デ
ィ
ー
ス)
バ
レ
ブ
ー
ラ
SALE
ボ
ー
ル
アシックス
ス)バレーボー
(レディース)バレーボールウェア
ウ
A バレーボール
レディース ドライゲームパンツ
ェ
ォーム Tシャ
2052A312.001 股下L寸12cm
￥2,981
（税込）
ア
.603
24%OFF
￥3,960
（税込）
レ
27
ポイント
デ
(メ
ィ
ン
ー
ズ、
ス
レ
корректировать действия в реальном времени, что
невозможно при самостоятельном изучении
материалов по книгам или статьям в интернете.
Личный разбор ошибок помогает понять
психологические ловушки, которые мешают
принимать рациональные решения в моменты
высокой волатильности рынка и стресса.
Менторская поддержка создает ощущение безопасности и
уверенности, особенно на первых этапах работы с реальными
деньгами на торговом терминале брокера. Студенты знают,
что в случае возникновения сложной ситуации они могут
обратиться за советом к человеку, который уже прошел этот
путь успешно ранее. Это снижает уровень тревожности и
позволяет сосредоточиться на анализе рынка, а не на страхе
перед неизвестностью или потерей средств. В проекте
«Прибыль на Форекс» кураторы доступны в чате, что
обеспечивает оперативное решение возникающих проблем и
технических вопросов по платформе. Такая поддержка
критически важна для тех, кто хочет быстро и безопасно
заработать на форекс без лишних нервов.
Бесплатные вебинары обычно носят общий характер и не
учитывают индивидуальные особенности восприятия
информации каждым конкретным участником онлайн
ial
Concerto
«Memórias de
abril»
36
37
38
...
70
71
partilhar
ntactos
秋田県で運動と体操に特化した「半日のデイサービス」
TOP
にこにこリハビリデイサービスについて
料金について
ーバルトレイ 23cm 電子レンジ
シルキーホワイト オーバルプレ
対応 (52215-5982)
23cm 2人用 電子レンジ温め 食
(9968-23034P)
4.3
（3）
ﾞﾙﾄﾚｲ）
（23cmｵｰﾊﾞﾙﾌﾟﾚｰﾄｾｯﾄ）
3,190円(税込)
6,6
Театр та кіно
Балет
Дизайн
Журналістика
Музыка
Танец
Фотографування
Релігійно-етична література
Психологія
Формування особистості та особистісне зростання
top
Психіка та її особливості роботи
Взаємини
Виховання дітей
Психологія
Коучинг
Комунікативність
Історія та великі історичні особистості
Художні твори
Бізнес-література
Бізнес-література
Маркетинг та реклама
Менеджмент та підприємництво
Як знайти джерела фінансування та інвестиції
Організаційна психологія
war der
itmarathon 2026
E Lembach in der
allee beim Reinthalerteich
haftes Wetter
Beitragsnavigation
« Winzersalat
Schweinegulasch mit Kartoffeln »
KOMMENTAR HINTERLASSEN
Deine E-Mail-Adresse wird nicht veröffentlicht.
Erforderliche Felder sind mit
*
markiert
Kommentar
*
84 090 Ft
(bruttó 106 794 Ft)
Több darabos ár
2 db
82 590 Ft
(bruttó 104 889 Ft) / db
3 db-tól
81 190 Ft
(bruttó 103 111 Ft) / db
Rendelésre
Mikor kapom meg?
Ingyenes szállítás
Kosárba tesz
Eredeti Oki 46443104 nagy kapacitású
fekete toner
= = = = = = =
◆ Written task
Your task is to restate all of the records above word for word.

◆ Answer to this problem
デ
ィ
ー
ス)
バ
レ
ブ
ー
ラ
SALE
ボ
ー
ル
アシックス
ス)バレーボー
(レディース)バレーボールウェア
ウ
A バレーボール
レディース ドライゲームパンツ
ェ
ォーム Tシャ
2052A312.001 股下L寸12cm
￥2,981
（税込）
ア
.603
24%OFF
￥3,960
（税込）
レ
27
ポイント
デ
(メ
ィ
ン
ー
ズ、
ス
レ
корректировать действия в реальном времени, что
невозможно при самостоятельном изучении
материалов по книгам или статьям в интернете.
Личный разбор ошибок помогает понять
психологические ловушки, которые мешают
принимать рациональные решения в моменты
высокой волатильности рынка и стресса.
Менторская поддержка создает ощущение безопасности и
уверенности, особенно на первых этапах работы с реальными
деньгами на торговом терминале брокера. Студенты знают,
что в случае возникновения сложной ситуации они могут
обратиться за советом к человеку, который уже прошел этот
путь успешно ранее. Это снижает уровень тревожности и
позволяет сосредоточиться на анализе рынка, а не на страхе
перед неизвестностью или потерей средств. В проекте
«Прибыль на Форекс» кураторы доступны в чате, что
обеспечивает оперативное решение возникающих проблем и
технических вопросов по платформе. Такая поддержка
критически важна для тех, кто хочет быстро и безопасно
заработать на форекс без лишних нервов.
Бесплатные вебинары обычно носят общий характер и не
учитывают индивидуальные особенности восприятия
информации каждым конкретным участником онлайн
ial
Concerto
«Memórias de
abril»
36
37
38
...
70
71
partilhar
ntactos
秋田県で運動と体操に特化した「半日のデイサービス」
TOP
にこにこリハビリデイサービスについて
料金について
ーバルトレイ 23cm 電子レンジ
シルキーホワイト オーバルプレ
対応 (52215-5982)
23cm 2人用 電子レンジ温め 食
(9968-23034P)
4.3
（3）
ﾞﾙﾄﾚｲ）
（23cmｵｰﾊﾞﾙﾌﾟﾚｰﾄｾｯﾄ）
3,190円(税込)
6,6
Театр та кіно
Балет
Дизайн
Журналістика
Музыка
Танец
Фотографування
Релігійно-етична література
Психологія
Формування особистості та особистісне зростання
top
Психіка та її особливості роботи
Взаємини
Виховання дітей
Психологія
Коучинг
Комунікативність
Історія та великі історичні особистості
Художні твори
Бізнес-література
Бізнес-література
Маркетинг та реклама
Менеджмент та підприємництво
Як знайти джерела фінансування та інвестиції
Організаційна психологія
war der
itmarathon 2026
E Lembach in der
allee beim Reinthalerteich
haftes Wetter
Beitragsnavigation
« Winzersalat
Schweinegulasch mit Kartoffeln »
KOMMENTAR HINTERLASSEN
Deine E-Mail-Adresse wird nicht veröffentlicht.
Erforderliche Felder sind mit
*
markiert
Kommentar
*
84 090 Ft
(bruttó 106 794 Ft)
Több darabos ár
2 db
82 590 Ft
(bruttó 104 889 Ft) / db
3 db-tól
81 190 Ft
(bruttó 103 111 Ft) / db
Rendelésre
Mikor kapom meg?
Ingyenes szállítás
Kosárba tesz
Eredeti Oki 46443104 nagy kapacitású
fekete toner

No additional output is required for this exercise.